Es versteht sich von selbst, dass nicht irgendein zugeschmiertes, abgepacktes und in seiner Herkunft restlos undefinierbares Stück Aas auf meinen Grill kommt. Es wird ordentliches Fleisch benutzt. Am liebsten heimisches, ab und zu auch etwas was von woanders her kommt. Vorzugsweise grille ich allerdings tatsächlich deutsches Fleisch.Da gibt es mittlerweile so unglaublich viele und gute Sachen. Artgerecht aufgezogen, würdevoll gelebt und nicht mit Antibiotioka turbogemästet. Solches Fleisch wird einem natürlich nicht draußen vor der Stadt im Industriegebiet im Discounter offeriert, so etwas gibt es nur bei guten Metzgern. Einer dieser guten Metzger, vielleicht sogar der allerbeste, ist Jürgen David aus Worms. Der ist eigentlich mehr eine Art Künstler und weniger der typische Metzger. Hin und wieder nenne ich ihn auch gerne den “Fleischgott”…
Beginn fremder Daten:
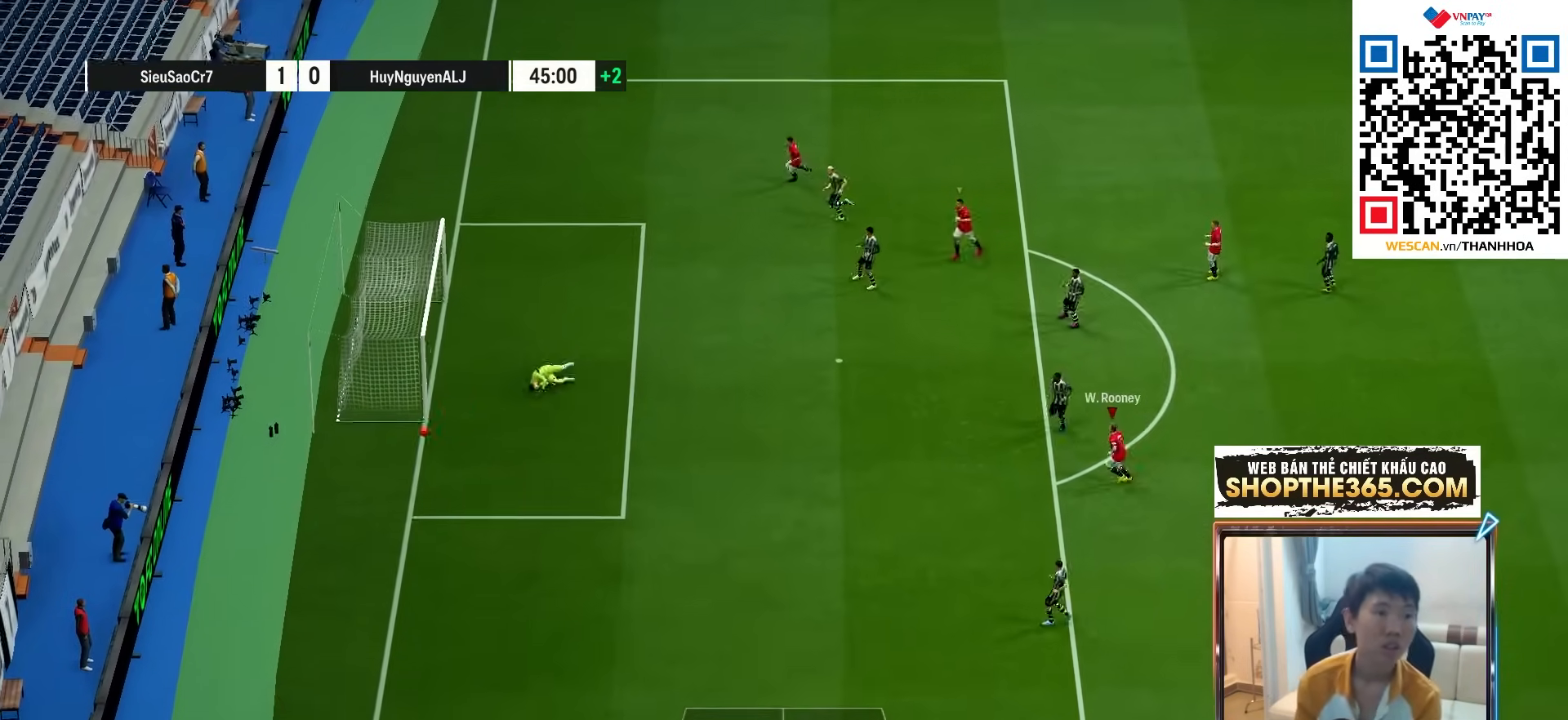
{"buttons": [], "left_stick": "center", "right_stick": "center", "events": [[33, "left_stick", "center"]]}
Und natürlich versteht es sich auch von selbst, dass ich zum Grillen KEIN Bier trinke. Ab und zu versuche ich es, meistens ist mir das aber alles viel zu bitter.
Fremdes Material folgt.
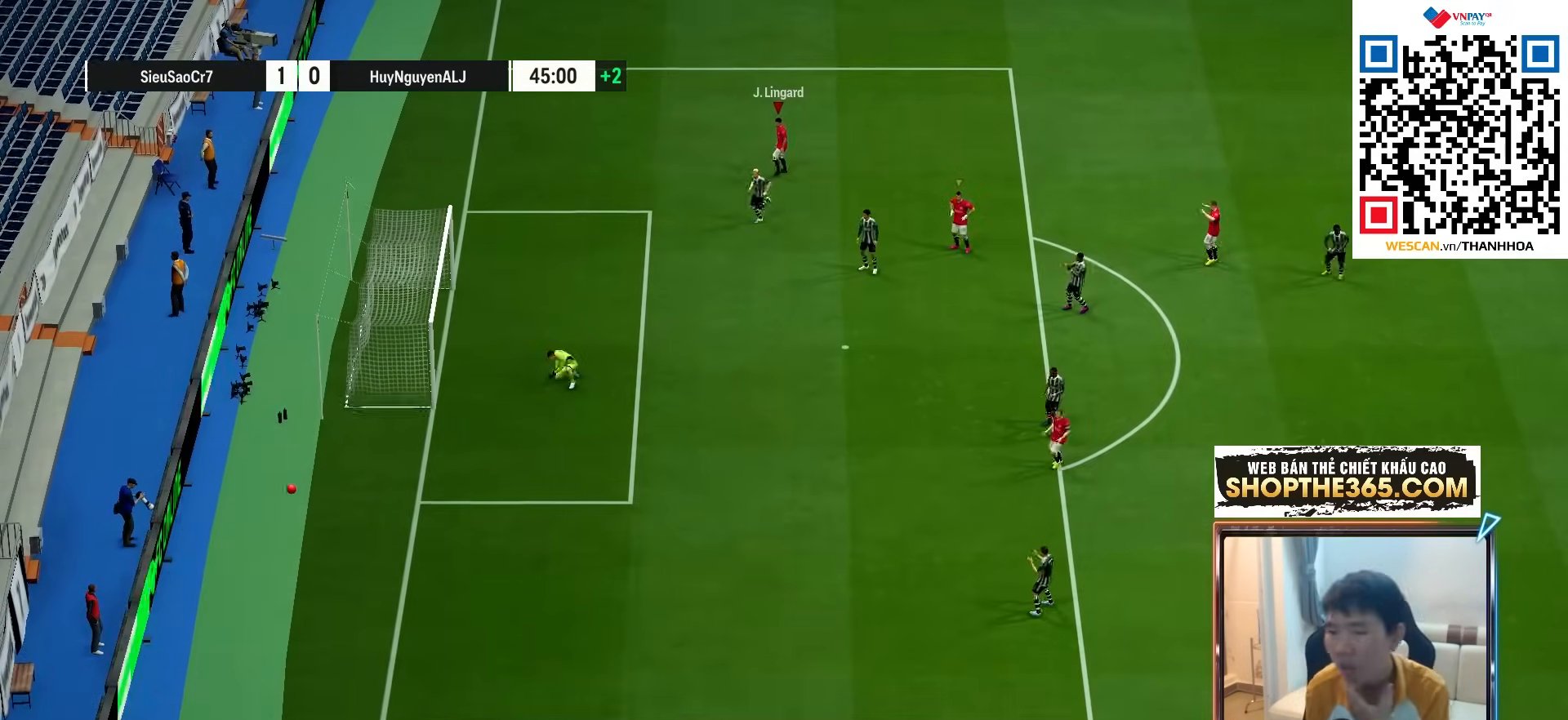
{"buttons": [], "left_stick": "center", "right_stick": "center", "events": []}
Bitter ist überhaupt das Stichwort.

Ich mag wenig bis nichts, was bitter ist. Darum trinke ich auch nie, ich wiederhole,  N I E Rotwein zum Grillen. Ja, ich weiß. alle lieben zu einem tollen Steak einen Rotwein. Vielleicht nicht wirklich alle, aber am Ende doch die allermeisten. Ich weiß nicht, woher diese Vorstellung kommt, dass zum Steak ein Rotwein sein muss. Rotweine haben Tannine, Gerbstoffe und das in Kombi mit Röstaromen, den typischen Aromen des Grillen, wird was? Genau: bitter.

Kürzlich durfte ich ein wenig durch die Eröffnung eines neuen Ladens in Mainz führen. Ein Traum von einem Geschäft – eine Fleischboutique. Der Besitzer hat argentinische Wurzeln und dementsprechend hoch ist natürlich seine Affinität zu argentinischen Rotweinen. Nachdem ich ihm und allen anderen Anwesenden erklärt hatte, dass das ja alles ganz schön ist, aber nichts mit dem ultimativen Genuss zu tun hat, verabredeten wir uns zu einer Art Wein-Grill-Battle. Es galt, den Beweis anzutreten, dass Rotwein nicht zum Steak passt. Zumindest nicht in Perfektion. Ich nehme es gerne vorweg – der Ergebnis des Abends war für ihn, und den eigens angereisten argentinischen Winzer, ähnlich erfolgreich wie die Endspiele ihrer Nationalmannschaft 1990 und 2014…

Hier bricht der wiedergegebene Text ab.